Als aktive Rechnungsabgrenzungspostens sind Auszahlungen vor dem Abschlussstichtag angesetzt, soweit sie Aufwand für einen bestimmten Zeitraum nach diesem Zeitpunkt darstellen.

Bei der Bildung der Rückstellungen wurde den erkennbaren Risiken und ungewissen Verbindlichkeiten angemessen Rechnung getragen. Sie wurden in der Höhe bemessen, die nach vernünftiger kaufmännischer Beurteilung notwendig ist. Die Bewertung erfolgt unter Einbeziehung künftiger Preis- und Kostensteigerungen. Die Steuerrückstellungen beinhalten die das Geschäftsjahr betreffenden, noch nicht veranlagten Steuern.

Die übrigen in den sonstigen Rückstellungen enthaltenen Rückstellungen mit einer Restlaufzeit von mehr als einem Jahr werden entsprechend ihrer Laufzeiten mit dem durchschnittlichen Marktzinssatz abgezinst. Als Abzinsungssätze werden die den Restlaufzeiten der Rückstellungen entsprechenden durchschnittlichen Marktzinssätze der vergangenen sieben Geschäftsjahre verwendet, wie sie von der Deutschen Bundesbank gemäß Rückstellungsabzinsungs- verordnung monatlich ermittelt und bekannt gegeben werden.

Die Verbindlichkeiten sind mit ihrem Erfüllungsbetrag am Bilanzstichtag angesetzt.
3. Gegenüber dem Vorjahr abweichende Bilanzierungs- und Bewertungsmethoden

Beim Jahresabschluss konnten die bisher angewandten Bilanzierungs- und Bewertungsmethoden im Wesentlichen übernommen werden.
Ein grundlegender Wechsel von Bilanzierungs- und Bewertungsmethoden gegenüber dem Vorjahr fand nicht statt.

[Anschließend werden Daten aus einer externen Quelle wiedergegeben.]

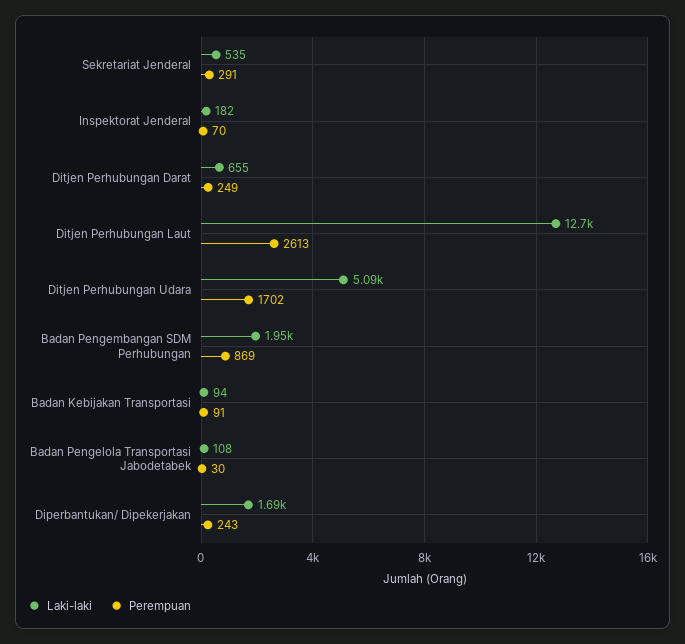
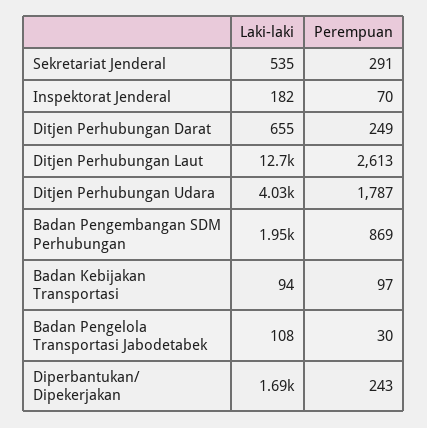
Laki-laki, Ditjen Perhubungan Udara: 5090 -> 4030
Perempuan, Ditjen Perhubungan Udara: 1702 -> 1787
Perempuan, Badan Kebijakan Transportasi: 91 -> 97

4. Erläuterungen zur Bilanz
               Anlagevermögen

Die Entwicklung und die Aufstellung der einzelnen Posten des Sachanlagevermögens sind in der Entwicklung des Anlagevermögens, das Bestandteil des Anhangs ist, dargestellt.

Das Sachanlagevermögen beinhaltet im Wesentlichen die Gaststätteneinrichtungen.

Umlaufvermögen

Bei den Forderungen und sonstigen Vermögensgegenständen bestehen keine Restlaufzeiten von über fünf Jahren.

Eigenkapital

Das gezeichnete Kapital (Stammkapital) ist vollständig eingezahlt.

Fremdkapital

Die sonstigen Rückstellungen betreffen die Kosten für die Erstellung und Veröffentlichung des Jahresabschlusses. Für die vertraglich vereinbarte Tantieme des Geschäftsführers wurde eine Rückstellung in Höhe von Euro 14.400,00 gebildet. Ausstehende Urlaubsansprüche wurden mit Euro 0,00 zurückgestellt.

Die Verbindlichkeiten waren zum Zeitpunkt der Jahresabschlusserstellung ausgeglichen.

5. Sonstige Angaben

Die Geschäftsführung erfolgt durch den Geschäftsführer Stefan Schneck. Er ist einzelvertretungsberechtigt und von den Beschränkungen des § 181 BGB befreit.

Im Wirtschaftsjahr 2022 wurden durchschnittlich 75 Arbeitnehmer beschäftigt.

sonstige Berichtsbestandteile


Der Jahresabschluss 2023 wird von der Geschäftsführung wie folgt unterzeichnet:

Stefan Schneck
Geschäftsführer

Angaben zur Feststellung:
Der Jahresabschluss wurde am 24.09.2024 festgestellt.